Les autorités de régulation et de contrôle agissent au nom de l’intérêt des assurés. Elles sont garantes du respect de la législation par les assureurs et réassureurs. Elles surveillent le niveau de capital, la marge de solvabilité en fonction des profils de risque, de la stratégie commerciale et des limites de tolérance au risque.

  • Les agences de notation

Les agences de notation analysent la pertinence et l’efficacité de la politique de gestion des risques des sociétés d’assurance. Elles calculent la capacité des assureurs et réassureurs à faire face à leurs engagements sur le long terme. L’exposition du portefeuille, la volatilité des résultats, les niveaux de capital sont également scrutés.

Depuis le début des années 2000, elles insistent également sur la qualité de l’ERM. Les actionnaires, possesseurs de dettes (obligations), investisseurs et autres assurés se réfèrent à leurs conclusions pour apprécier les sociétés analysées.

  • Les assurés

Leur intérêt est bien connu. Ils recherchent des garanties quant au respect des engagements de l’assureur. En assurance non vie, ils focalisent donc leurs regards sur la solidité financière et le niveau de capital de l’assureur. En assurance vie, ils introduisent une exigence supplémentaire, à savoir le résultat financier.

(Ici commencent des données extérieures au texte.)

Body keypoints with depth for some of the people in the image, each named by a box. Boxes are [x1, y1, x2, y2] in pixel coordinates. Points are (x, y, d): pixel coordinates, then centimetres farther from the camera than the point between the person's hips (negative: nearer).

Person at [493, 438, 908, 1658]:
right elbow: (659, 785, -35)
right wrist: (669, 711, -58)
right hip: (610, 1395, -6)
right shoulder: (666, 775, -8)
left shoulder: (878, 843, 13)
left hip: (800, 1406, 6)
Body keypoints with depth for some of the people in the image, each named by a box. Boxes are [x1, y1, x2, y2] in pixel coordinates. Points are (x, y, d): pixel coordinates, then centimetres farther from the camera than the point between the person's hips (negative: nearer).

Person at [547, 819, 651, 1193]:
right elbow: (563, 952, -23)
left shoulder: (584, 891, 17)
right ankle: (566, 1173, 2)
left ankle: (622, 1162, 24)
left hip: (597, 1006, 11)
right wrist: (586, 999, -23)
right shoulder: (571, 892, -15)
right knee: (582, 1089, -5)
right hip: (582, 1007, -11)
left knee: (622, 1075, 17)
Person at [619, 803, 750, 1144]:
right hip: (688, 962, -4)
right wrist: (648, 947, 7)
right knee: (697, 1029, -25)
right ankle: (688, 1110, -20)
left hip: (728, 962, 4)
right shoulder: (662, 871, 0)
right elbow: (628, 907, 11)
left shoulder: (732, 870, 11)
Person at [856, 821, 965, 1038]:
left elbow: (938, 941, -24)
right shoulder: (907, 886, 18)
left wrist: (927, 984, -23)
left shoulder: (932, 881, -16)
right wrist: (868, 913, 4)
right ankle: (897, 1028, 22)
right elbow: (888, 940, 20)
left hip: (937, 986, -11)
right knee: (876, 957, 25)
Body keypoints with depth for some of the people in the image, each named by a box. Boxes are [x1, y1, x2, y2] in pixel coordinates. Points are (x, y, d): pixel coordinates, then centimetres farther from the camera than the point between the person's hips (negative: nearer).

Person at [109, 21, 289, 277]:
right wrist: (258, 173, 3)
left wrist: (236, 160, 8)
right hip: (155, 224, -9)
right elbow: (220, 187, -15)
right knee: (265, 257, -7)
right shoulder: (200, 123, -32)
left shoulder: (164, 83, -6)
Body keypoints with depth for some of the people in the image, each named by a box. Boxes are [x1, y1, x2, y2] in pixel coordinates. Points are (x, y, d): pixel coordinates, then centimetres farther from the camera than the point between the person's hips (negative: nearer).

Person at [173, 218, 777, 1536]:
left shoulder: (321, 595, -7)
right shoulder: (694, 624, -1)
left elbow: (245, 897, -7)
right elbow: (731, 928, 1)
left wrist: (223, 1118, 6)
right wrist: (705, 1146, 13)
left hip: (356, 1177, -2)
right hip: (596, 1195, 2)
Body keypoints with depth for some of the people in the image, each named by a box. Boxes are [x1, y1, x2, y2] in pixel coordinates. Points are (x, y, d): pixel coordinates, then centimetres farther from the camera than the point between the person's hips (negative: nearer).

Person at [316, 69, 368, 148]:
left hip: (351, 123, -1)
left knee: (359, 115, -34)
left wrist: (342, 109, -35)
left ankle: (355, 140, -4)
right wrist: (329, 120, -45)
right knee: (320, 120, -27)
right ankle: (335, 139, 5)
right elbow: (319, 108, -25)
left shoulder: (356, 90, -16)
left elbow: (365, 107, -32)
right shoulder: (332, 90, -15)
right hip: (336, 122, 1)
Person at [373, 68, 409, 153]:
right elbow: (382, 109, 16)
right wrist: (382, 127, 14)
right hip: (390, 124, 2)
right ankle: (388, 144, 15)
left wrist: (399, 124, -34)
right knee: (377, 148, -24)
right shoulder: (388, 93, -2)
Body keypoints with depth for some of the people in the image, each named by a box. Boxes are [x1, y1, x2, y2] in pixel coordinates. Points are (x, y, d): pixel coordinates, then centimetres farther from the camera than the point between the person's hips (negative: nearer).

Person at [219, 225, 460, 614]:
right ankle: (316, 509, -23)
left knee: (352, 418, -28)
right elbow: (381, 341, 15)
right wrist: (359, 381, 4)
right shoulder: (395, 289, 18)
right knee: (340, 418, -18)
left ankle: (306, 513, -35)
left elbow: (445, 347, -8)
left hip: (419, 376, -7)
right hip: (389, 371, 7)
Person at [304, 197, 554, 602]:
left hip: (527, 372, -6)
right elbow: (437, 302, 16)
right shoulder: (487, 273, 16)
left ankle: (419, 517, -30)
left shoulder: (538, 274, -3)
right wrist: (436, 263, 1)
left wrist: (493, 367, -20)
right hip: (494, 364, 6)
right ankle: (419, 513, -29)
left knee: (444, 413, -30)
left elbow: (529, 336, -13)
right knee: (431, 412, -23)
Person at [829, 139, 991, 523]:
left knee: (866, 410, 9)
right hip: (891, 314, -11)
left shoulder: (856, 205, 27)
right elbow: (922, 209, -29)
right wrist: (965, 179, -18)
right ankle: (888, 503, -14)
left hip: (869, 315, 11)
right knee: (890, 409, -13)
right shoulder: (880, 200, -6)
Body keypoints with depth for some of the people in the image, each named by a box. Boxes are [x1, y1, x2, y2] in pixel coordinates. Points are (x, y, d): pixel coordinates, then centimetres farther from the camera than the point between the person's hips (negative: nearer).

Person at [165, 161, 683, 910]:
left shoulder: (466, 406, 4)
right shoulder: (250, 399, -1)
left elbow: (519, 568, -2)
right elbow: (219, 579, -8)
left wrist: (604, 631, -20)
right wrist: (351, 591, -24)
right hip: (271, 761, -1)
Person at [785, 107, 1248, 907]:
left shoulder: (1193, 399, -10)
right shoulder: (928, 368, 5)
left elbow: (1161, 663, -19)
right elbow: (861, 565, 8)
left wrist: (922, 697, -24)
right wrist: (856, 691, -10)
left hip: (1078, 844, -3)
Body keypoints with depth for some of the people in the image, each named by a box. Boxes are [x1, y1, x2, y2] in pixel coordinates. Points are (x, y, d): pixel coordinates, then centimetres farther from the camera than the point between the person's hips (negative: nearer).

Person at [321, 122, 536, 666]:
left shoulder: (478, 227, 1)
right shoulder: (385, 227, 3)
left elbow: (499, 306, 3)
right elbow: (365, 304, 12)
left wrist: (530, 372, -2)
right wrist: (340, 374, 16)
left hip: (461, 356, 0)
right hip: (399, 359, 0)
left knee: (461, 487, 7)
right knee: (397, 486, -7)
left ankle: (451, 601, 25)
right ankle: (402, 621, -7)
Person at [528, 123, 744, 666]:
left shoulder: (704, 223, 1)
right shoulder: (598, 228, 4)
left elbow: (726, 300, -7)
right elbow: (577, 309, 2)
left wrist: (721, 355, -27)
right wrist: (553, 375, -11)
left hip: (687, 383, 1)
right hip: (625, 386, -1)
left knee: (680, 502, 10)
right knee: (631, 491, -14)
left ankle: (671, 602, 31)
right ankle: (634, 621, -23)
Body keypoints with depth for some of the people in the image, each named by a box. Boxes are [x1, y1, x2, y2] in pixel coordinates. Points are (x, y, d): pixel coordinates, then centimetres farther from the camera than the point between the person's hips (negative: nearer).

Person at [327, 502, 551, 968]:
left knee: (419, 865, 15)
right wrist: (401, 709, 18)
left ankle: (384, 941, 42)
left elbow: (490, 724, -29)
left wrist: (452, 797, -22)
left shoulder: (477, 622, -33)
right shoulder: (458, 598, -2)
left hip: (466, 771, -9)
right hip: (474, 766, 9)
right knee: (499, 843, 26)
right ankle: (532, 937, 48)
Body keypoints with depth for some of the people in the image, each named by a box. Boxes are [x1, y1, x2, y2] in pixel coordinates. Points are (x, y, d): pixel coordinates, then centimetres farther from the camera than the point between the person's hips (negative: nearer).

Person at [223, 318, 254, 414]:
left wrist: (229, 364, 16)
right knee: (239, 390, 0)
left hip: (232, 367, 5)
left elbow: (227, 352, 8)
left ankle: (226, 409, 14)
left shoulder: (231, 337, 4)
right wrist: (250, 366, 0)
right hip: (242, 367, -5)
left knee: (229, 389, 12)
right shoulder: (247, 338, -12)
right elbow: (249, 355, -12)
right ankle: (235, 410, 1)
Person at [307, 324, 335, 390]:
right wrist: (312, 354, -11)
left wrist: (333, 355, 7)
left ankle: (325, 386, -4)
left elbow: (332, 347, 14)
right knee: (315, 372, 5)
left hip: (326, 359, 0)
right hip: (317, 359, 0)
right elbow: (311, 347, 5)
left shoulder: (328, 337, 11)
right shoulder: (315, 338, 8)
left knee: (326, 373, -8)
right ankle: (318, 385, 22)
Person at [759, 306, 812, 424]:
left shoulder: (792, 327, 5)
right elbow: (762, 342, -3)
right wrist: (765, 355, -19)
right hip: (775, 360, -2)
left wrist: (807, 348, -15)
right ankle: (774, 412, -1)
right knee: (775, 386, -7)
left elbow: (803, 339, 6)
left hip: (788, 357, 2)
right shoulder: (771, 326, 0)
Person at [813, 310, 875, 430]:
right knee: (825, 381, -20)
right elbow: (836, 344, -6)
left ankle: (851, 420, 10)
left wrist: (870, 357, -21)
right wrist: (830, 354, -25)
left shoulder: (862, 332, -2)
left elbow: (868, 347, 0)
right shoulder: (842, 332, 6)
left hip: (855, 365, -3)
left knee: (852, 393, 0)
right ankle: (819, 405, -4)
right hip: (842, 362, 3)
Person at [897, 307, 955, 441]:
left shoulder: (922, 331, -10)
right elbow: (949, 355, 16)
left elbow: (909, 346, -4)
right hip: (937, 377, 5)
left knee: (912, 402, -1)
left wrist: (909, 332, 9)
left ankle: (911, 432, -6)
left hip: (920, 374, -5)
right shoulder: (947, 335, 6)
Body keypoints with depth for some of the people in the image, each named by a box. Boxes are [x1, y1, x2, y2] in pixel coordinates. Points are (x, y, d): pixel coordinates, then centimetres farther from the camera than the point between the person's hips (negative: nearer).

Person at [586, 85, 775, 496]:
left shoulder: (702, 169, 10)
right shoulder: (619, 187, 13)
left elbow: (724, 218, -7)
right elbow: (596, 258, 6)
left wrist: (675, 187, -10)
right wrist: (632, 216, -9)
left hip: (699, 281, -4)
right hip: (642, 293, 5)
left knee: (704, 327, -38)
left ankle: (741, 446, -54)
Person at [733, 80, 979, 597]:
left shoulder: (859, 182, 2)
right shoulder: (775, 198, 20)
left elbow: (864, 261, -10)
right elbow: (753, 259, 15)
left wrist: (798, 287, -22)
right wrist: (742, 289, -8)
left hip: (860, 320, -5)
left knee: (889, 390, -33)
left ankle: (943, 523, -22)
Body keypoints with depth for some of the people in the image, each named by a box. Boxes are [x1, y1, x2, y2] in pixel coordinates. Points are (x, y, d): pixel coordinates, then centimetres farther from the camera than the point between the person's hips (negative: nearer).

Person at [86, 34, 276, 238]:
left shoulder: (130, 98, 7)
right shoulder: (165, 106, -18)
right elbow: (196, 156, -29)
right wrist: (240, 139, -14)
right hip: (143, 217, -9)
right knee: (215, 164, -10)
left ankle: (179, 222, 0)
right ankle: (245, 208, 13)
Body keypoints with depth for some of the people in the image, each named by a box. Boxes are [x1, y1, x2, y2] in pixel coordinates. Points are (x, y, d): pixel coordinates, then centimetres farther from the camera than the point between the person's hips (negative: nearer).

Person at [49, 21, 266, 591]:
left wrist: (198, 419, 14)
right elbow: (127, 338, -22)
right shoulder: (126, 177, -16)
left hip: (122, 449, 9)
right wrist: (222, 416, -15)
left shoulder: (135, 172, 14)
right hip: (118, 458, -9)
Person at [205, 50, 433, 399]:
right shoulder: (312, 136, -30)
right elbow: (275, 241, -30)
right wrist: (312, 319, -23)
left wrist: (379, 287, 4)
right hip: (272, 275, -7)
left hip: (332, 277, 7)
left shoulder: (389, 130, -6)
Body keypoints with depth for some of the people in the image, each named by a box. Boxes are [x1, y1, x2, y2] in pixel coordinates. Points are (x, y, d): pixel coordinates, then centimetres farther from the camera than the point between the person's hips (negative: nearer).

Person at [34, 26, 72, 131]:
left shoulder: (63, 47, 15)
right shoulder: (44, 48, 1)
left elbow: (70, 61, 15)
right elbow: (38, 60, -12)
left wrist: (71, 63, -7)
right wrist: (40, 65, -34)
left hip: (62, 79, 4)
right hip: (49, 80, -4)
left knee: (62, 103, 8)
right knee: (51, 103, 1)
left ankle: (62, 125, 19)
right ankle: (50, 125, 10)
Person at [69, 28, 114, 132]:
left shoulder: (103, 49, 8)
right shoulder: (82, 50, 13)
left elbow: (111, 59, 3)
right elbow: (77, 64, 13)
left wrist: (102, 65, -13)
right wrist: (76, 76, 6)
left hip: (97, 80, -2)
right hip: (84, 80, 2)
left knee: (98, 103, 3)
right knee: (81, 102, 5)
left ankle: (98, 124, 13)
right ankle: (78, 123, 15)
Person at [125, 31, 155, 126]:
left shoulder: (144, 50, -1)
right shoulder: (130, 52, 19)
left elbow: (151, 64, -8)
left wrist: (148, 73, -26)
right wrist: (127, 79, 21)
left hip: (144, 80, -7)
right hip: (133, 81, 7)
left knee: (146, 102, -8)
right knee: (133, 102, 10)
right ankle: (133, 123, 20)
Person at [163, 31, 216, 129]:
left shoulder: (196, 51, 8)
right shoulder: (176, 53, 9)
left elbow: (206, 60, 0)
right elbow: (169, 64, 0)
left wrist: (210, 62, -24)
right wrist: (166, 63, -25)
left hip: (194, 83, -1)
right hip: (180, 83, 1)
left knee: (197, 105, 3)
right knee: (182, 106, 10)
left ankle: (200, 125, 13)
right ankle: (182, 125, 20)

  • Les détenteurs d’obligations et de dettes

Leur intérêt se rapproche de celui des assurés. Seule la solidité financière de l’assureur peut garantir le remboursement de la dette qu’ils détiennent.
L’appréciation de la valeur des obligations en cas d’amélioration de la notation de la compagnie peut également influencer leur jugement.

Appétence aux risques : rôle des organes de direction

Les décisions concernant l’appétence aux risques sont réparties au sein d’une compagnie d’assurance. Chaque organe de direction joue un rôle particulier.

Le conseil d’administration

C’est au conseil d’administration d’engager les discussions sur les principes d’appétit pour le risque. Le conseil est dans l’obligation d’améliorer et de revoir régulièrement sa politique d’appréciation du risque. Il vote et valide la politique choisie puis la communique aux différents niveaux de l’entreprise.

Le management

appétance au risque

Le management analyse et débat de la mise en œuvre de l’ERM. Ce travail est réalisé en conformité avec les grandes lignes définies par le conseil d’administration en termes d’appétit pour le risque.

Le management est en mesure d’influencer ou d’orienter les décisions du conseil d’administration. Il répercute sur les autres échelons de l’organigramme les décisions prises en termes de stratégie et d’appétit pour le risque. Il informe le conseil d’administration des avancements réalisés par l’ensemble des équipes.